* [Requirement]: Convert the lines from the start of the records through the line that contains "ECLI:NL:TGZCTG:2024:163", inclusive, into a Markdown table with the columns Row and Line Text, omitting blank lines.

* [Data listing]:
^^^^^^^^

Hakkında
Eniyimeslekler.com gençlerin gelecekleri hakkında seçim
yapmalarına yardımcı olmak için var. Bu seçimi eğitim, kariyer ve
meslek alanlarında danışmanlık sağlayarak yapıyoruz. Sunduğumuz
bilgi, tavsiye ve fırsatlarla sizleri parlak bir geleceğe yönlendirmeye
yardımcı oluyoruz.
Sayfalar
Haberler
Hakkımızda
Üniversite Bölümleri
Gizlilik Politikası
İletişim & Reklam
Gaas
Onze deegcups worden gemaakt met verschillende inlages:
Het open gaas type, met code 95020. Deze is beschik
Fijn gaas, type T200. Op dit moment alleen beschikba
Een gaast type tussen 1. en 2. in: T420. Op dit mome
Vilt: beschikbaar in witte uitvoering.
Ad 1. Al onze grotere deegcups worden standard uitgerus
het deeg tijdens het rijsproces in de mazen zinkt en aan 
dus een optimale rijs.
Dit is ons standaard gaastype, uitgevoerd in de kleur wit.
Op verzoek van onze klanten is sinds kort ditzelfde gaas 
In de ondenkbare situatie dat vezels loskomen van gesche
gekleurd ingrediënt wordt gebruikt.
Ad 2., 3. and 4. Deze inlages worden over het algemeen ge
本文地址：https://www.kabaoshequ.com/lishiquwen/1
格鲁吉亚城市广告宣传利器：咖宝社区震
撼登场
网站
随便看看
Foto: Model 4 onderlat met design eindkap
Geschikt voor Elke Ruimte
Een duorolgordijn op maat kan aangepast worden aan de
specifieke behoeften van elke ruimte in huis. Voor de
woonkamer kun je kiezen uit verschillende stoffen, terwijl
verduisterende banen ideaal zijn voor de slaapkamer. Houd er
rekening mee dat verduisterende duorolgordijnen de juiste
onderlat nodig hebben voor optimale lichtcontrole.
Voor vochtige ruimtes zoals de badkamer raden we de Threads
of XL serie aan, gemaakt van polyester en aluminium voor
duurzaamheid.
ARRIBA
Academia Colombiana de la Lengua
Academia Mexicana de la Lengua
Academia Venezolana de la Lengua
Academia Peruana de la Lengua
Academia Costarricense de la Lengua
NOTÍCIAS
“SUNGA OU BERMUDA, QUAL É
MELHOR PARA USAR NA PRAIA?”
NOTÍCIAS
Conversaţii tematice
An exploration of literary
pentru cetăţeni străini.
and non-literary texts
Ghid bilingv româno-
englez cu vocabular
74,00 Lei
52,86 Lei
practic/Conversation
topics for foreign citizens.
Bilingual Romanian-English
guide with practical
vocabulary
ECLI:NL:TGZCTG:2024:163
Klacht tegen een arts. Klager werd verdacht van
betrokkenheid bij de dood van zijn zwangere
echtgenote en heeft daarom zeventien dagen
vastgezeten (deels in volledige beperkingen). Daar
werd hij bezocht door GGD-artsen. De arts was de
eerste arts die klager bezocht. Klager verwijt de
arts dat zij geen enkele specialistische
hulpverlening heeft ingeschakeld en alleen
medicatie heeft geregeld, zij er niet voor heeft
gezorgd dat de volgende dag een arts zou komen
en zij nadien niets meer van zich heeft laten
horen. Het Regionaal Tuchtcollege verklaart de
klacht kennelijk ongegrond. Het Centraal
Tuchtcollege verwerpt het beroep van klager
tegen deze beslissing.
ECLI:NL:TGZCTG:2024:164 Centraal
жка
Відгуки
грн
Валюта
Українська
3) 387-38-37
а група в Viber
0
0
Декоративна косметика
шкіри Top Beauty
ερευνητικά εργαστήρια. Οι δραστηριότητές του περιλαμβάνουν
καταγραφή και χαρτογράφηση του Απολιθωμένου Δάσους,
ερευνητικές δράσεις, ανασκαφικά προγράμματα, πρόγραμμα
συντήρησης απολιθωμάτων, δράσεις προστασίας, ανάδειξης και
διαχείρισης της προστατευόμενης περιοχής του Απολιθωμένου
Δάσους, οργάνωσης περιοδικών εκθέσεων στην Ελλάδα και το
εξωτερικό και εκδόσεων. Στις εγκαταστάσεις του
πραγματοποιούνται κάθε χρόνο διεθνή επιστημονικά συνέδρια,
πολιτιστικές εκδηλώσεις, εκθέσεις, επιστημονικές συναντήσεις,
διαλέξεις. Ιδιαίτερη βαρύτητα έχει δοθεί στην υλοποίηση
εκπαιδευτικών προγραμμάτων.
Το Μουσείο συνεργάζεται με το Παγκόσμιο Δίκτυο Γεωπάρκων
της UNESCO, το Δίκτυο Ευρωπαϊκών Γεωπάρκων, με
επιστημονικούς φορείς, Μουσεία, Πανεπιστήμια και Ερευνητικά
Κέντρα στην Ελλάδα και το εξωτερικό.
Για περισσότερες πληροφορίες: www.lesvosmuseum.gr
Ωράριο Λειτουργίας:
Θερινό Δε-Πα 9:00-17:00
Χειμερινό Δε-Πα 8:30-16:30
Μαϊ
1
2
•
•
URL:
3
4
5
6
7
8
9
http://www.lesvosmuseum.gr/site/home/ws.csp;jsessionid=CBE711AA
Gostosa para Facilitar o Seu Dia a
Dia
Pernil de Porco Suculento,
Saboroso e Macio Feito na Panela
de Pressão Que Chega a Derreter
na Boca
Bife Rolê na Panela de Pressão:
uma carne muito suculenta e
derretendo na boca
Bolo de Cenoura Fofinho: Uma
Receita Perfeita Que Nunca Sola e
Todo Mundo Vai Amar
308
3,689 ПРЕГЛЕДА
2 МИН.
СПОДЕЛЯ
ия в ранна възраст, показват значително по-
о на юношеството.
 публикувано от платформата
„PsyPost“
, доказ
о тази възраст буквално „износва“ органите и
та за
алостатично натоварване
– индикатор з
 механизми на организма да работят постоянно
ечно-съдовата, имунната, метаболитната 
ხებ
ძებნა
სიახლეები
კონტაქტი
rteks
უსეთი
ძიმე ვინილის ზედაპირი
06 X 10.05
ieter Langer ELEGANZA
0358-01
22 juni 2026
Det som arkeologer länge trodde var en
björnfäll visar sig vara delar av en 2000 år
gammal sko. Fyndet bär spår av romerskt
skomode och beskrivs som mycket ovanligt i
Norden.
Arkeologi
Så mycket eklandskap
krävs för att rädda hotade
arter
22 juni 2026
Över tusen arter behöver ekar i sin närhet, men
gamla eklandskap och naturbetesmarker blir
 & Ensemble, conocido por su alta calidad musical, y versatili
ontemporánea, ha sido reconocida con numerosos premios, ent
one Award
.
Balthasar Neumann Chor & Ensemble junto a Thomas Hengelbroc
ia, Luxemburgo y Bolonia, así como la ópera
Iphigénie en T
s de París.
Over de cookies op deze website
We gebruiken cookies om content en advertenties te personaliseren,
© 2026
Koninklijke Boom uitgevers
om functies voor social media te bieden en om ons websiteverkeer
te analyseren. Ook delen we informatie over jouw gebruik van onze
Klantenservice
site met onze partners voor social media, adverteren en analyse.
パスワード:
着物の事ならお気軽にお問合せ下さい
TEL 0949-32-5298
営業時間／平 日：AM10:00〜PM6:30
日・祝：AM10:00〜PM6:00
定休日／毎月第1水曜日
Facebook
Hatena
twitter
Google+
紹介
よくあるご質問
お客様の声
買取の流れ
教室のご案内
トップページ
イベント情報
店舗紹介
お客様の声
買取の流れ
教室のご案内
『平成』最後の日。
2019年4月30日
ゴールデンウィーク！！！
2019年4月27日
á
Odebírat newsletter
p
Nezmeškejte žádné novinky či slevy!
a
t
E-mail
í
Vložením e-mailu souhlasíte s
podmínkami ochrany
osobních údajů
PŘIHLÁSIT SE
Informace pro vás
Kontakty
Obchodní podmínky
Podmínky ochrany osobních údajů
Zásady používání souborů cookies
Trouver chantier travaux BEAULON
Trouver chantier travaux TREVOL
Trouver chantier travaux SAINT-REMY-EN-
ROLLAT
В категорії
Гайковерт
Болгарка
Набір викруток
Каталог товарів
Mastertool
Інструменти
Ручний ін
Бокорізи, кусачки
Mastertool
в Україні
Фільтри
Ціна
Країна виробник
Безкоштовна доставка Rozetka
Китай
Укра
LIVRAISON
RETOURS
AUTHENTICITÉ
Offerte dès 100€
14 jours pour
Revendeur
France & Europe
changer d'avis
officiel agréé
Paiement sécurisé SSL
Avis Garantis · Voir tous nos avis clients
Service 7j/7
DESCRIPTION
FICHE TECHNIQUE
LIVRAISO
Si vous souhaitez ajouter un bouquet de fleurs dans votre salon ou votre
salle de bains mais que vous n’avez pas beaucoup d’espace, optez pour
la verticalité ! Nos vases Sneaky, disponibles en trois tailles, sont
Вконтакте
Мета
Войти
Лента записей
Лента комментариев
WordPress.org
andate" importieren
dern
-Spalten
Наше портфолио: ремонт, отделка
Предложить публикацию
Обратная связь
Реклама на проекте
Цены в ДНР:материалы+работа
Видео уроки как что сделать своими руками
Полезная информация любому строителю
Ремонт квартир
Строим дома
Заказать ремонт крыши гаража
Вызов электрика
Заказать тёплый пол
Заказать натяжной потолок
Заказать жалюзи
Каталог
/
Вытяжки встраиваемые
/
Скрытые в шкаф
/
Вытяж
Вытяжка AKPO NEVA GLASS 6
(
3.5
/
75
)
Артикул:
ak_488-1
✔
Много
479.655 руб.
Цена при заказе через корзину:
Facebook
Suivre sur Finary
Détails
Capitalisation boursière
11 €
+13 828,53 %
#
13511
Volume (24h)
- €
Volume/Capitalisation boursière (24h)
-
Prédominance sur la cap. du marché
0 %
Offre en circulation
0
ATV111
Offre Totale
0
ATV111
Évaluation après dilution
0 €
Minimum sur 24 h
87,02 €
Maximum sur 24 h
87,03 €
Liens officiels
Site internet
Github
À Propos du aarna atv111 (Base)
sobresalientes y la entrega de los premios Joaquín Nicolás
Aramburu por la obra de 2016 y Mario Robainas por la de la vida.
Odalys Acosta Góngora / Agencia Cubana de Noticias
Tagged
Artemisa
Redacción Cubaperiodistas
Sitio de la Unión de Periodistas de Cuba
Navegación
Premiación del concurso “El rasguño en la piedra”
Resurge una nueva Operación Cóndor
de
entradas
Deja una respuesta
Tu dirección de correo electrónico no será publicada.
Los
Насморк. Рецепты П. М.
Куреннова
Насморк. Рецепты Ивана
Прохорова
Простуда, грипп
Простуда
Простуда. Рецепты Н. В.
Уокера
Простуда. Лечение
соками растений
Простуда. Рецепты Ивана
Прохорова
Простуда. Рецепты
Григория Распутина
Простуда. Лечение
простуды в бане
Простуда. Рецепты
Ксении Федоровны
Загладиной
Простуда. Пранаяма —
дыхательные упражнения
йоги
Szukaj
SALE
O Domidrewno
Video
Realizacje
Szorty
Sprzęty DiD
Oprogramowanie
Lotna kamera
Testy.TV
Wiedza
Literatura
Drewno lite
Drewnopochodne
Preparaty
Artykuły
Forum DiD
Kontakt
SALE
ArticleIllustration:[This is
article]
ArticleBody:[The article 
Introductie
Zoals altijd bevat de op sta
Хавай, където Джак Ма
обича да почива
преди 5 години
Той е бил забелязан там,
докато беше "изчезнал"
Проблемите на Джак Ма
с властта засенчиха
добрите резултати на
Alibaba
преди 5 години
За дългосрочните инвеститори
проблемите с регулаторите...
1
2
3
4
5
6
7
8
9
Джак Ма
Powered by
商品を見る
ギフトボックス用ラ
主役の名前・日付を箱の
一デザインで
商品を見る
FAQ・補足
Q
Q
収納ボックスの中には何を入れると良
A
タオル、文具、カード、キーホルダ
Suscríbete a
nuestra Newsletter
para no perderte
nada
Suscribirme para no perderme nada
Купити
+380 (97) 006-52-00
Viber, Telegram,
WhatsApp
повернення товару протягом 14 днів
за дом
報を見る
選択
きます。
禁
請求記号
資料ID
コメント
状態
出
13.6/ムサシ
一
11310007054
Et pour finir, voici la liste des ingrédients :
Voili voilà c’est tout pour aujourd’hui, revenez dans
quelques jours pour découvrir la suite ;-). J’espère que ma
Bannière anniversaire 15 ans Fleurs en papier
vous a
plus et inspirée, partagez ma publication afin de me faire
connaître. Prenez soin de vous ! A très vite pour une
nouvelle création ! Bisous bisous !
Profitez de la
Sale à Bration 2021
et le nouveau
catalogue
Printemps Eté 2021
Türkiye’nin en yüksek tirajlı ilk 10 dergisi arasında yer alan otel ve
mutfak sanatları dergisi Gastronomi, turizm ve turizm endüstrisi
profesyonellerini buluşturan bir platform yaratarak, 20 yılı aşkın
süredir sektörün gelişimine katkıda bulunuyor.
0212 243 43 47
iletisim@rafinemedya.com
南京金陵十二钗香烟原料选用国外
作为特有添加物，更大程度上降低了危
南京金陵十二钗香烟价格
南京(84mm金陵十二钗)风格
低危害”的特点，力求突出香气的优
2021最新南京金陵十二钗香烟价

^^^^^^^^

* [Solution for this exercise]:
| Row | Line Text |
|---|---|
| 1 | Hakkında |
| 2 | Eniyimeslekler.com gençlerin gelecekleri hakkında seçim |
| 3 | yapmalarına yardımcı olmak için var. Bu seçimi eğitim, kariyer ve |
| 4 | meslek alanlarında danışmanlık sağlayarak yapıyoruz. Sunduğumuz |
| 5 | bilgi, tavsiye ve fırsatlarla sizleri parlak bir geleceğe yönlendirmeye |
| 6 | yardımcı oluyoruz. |
| 7 | Sayfalar |
| 8 | Haberler |
| 9 | Hakkımızda |
| 10 | Üniversite Bölümleri |
| 11 | Gizlilik Politikası |
| 12 | İletişim & Reklam |
| 13 | Gaas |
| 14 | Onze deegcups worden gemaakt met verschillende inlages: |
| 15 | Het open gaas type, met code 95020. Deze is beschik |
| 16 | Fijn gaas, type T200. Op dit moment alleen beschikba |
| 17 | Een gaast type tussen 1. en 2. in: T420. Op dit mome |
| 18 | Vilt: beschikbaar in witte uitvoering. |
| 19 | Ad 1. Al onze grotere deegcups worden standard uitgerus |
| 20 | het deeg tijdens het rijsproces in de mazen zinkt en aan  |
| 21 | dus een optimale rijs. |
| 22 | Dit is ons standaard gaastype, uitgevoerd in de kleur wit. |
| 23 | Op verzoek van onze klanten is sinds kort ditzelfde gaas  |
| 24 | In de ondenkbare situatie dat vezels loskomen van gesche |
| 25 | gekleurd ingrediënt wordt gebruikt. |
| 26 | Ad 2., 3. and 4. Deze inlages worden over het algemeen ge |
| 27 | 本文地址：https://www.kabaoshequ.com/lishiquwen/1 |
| 28 | 格鲁吉亚城市广告宣传利器：咖宝社区震 |
| 29 | 撼登场 |
| 30 | 网站 |
| 31 | 随便看看 |
| 32 | Foto: Model 4 onderlat met design eindkap |
| 33 | Geschikt voor Elke Ruimte |
| 34 | Een duorolgordijn op maat kan aangepast worden aan de |
| 35 | specifieke behoeften van elke ruimte in huis. Voor de |
| 36 | woonkamer kun je kiezen uit verschillende stoffen, terwijl |
| 37 | verduisterende banen ideaal zijn voor de slaapkamer. Houd er |
| 38 | rekening mee dat verduisterende duorolgordijnen de juiste |
| 39 | onderlat nodig hebben voor optimale lichtcontrole. |
| 40 | Voor vochtige ruimtes zoals de badkamer raden we de Threads |
| 41 | of XL serie aan, gemaakt van polyester en aluminium voor |
| 42 | duurzaamheid. |
| 43 | ARRIBA |
| 44 | Academia Colombiana de la Lengua |
| 45 | Academia Mexicana de la Lengua |
| 46 | Academia Venezolana de la Lengua |
| 47 | Academia Peruana de la Lengua |
| 48 | Academia Costarricense de la Lengua |
| 49 | NOTÍCIAS |
| 50 | “SUNGA OU BERMUDA, QUAL É |
| 51 | MELHOR PARA USAR NA PRAIA?” |
| 52 | NOTÍCIAS |
| 53 | Conversaţii tematice |
| 54 | An exploration of literary |
| 55 | pentru cetăţeni străini. |
| 56 | and non-literary texts |
| 57 | Ghid bilingv româno- |
| 58 | englez cu vocabular |
| 59 | 74,00 Lei |
| 60 | 52,86 Lei |
| 61 | practic/Conversation |
| 62 | topics for foreign citizens. |
| 63 | Bilingual Romanian-English |
| 64 | guide with practical |
| 65 | vocabulary |
| 66 | ECLI:NL:TGZCTG:2024:163 |